• [Your task] Pull out each line below that contains the string "like". Treat uppercase and lowercase as different.

• [Available data]

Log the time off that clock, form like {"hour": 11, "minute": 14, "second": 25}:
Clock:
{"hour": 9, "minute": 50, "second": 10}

--

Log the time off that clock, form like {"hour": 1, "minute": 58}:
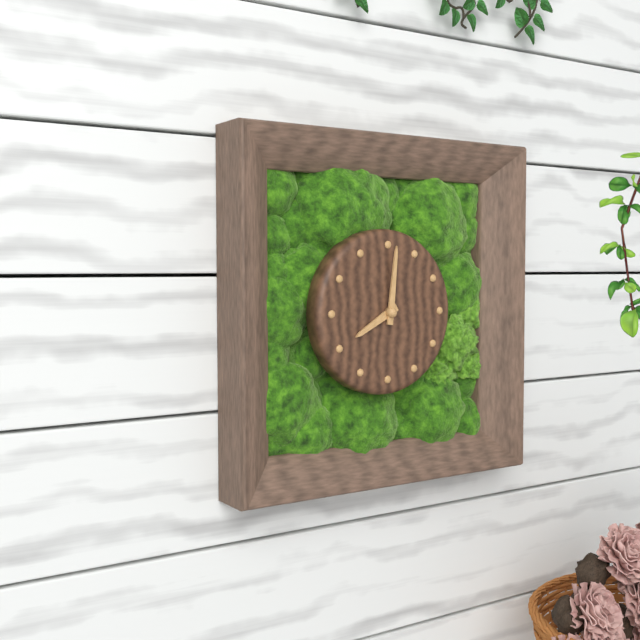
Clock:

• [The output]
Log the time off that clock, form like {"hour": 11, "minute": 14, "second": 25}:
Log the time off that clock, form like {"hour": 1, "minute": 58}:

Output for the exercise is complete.